Fig. 2

Tracing the contribution of definitive hematopoietic waves to macrophages in the embryo and early larvae (A) Scheme of the 4-OHT-inducible transgenic lines used to assess the contribution of definitive hematopoietic waves to the macrophage lineage. (B) Fluorescent images of EtOH non-switched controls (left) and 4-OHT-induced (right) Tg(fli1a:creERT2;mpeg1:Switch) embryos and larvae (2–8 dpf). Macrophages were considered as peripheral macrophages (white area) or CHT-resident macrophages (blue area). Scale bars, 100 μm.
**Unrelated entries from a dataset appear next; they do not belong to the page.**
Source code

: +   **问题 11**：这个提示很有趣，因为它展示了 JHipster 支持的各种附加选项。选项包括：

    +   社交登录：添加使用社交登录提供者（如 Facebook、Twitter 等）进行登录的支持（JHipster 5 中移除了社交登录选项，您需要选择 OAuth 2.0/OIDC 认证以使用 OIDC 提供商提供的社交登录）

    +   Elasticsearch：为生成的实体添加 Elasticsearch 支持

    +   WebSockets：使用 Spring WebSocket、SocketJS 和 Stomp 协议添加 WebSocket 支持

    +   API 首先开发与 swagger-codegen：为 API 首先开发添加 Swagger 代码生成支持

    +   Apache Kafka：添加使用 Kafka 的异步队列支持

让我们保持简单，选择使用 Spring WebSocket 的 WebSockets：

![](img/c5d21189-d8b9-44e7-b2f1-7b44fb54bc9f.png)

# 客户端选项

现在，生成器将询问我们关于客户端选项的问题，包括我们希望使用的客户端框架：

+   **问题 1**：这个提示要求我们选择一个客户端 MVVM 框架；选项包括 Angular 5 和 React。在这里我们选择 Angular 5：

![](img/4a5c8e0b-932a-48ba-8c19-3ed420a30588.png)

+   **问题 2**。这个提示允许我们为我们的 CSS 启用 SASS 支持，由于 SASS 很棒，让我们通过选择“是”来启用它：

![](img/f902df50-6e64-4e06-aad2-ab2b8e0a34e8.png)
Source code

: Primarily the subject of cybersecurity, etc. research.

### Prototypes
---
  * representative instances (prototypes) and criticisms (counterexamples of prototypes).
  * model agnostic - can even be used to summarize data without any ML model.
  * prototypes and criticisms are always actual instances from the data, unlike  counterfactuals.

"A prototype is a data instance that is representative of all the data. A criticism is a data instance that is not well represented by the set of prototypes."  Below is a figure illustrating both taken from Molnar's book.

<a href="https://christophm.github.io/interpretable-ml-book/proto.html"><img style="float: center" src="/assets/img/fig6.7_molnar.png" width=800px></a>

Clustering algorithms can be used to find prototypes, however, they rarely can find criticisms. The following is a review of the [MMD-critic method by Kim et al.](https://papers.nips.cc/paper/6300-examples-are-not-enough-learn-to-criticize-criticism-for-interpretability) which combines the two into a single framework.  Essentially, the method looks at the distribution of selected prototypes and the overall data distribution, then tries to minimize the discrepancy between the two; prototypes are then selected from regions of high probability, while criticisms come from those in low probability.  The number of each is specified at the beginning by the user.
Quantification of macrophages in the periphery and the CHT are shown in (D) and (E) respectively. (C) Fluorescent images of 4-OHT-induced Tg(fli1a:creERT2;mpeg1:Switch) (16 dpf) in the periphery. Scale bar, 500 μm. Non-switched primitive macrophages (left) and definitive macrophages (right). Quantification of macrophages in the periphery is shown in (D). (D) Quantification of DsRed and GFP macrophage number in the periphery was measured over a time course of 2–16 dpf. (2 dpf n = 6; 4 dpf n = 11; 6 dpf n = 7; 8 dpf n = 4; 10 dpf n = 5 and 16 dpf n = 5). Mean ± SEM of the DsRed+ and GFP+ macrophage number at each time point is shown. two-way ANOVA with Sidak’s multiple comparison was used for this analysis. ∗∗∗∗p ≤ 0.0001. (E) Quantification of DsRed and GFP macrophage number in the CHT was measured over a time course of 2–8 dpf. (2 dpf n = 6; 4 dpf n = 11; 6 dpf n = 7; and 8 dpf n = 4). Mean ± SEM of the DsRed+ and GFP+ macrophage number at each time point is shown. Two-way ANOVA with Sidak’s multiple comparison was used for this analysis. ∗∗∗∗p ≤ 0.0001.